● Exercise material
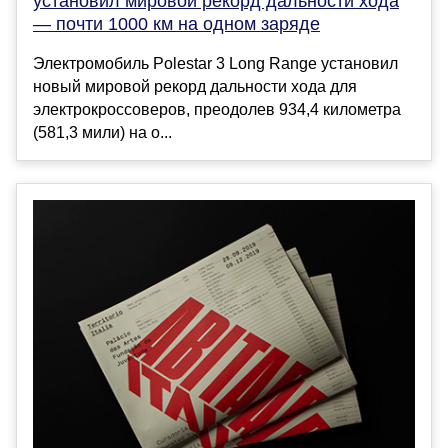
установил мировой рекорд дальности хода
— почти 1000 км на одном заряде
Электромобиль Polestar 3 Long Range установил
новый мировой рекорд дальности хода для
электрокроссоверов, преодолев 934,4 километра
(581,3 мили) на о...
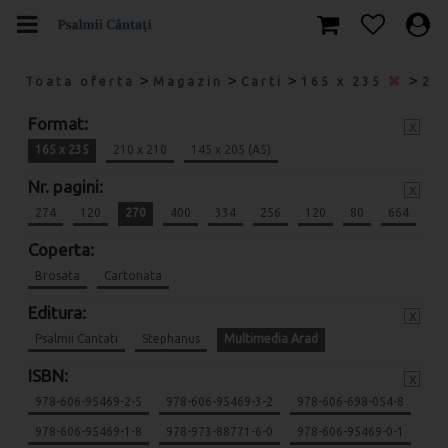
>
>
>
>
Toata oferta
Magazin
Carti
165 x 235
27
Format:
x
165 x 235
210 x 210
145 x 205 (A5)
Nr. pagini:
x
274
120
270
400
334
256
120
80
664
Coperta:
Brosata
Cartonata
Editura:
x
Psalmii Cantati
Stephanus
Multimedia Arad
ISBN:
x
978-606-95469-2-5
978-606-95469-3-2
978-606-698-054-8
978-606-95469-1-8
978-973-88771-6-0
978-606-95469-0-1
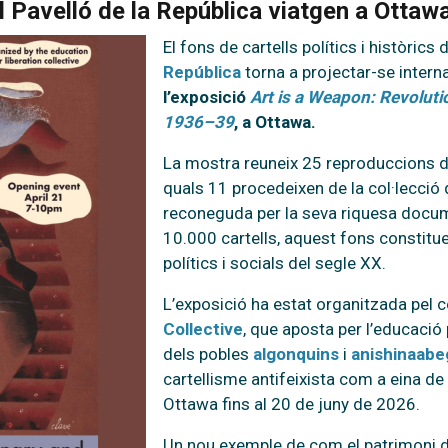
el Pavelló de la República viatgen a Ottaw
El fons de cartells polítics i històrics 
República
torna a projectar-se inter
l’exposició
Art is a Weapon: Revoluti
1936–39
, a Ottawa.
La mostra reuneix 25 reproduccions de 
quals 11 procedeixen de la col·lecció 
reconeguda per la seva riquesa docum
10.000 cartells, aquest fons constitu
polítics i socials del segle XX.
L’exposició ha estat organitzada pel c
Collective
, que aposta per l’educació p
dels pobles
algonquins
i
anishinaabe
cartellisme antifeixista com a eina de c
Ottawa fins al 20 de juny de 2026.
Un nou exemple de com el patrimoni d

● Request
Edit the data by replacing "Brosata" with "Paperback", then give the full text again with nothing else changed and the pictures left out.

● Written answer
установил мировой рекорд дальности хода
— почти 1000 км на одном заряде
Электромобиль Polestar 3 Long Range установил
новый мировой рекорд дальности хода для
электрокроссоверов, преодолев 934,4 километра
(581,3 мили) на о...
>
>
>
>
Toata oferta
Magazin
Carti
165 x 235
27
Format:
x
165 x 235
210 x 210
145 x 205 (A5)
Nr. pagini:
x
274
120
270
400
334
256
120
80
664
Coperta:
Paperback
Cartonata
Editura:
x
Psalmii Cantati
Stephanus
Multimedia Arad
ISBN:
x
978-606-95469-2-5
978-606-95469-3-2
978-606-698-054-8
978-606-95469-1-8
978-973-88771-6-0
978-606-95469-0-1
el Pavelló de la República viatgen a Ottaw
El fons de cartells polítics i històrics 
República
torna a projectar-se inter
l’exposició
Art is a Weapon: Revoluti
1936–39
, a Ottawa.
La mostra reuneix 25 reproduccions de 
quals 11 procedeixen de la col·lecció 
reconeguda per la seva riquesa docum
10.000 cartells, aquest fons constitu
polítics i socials del segle XX.
L’exposició ha estat organitzada pel c
Collective
, que aposta per l’educació p
dels pobles
algonquins
i
anishinaabe
cartellisme antifeixista com a eina de c
Ottawa fins al 20 de juny de 2026.
Un nou exemple de com el patrimoni d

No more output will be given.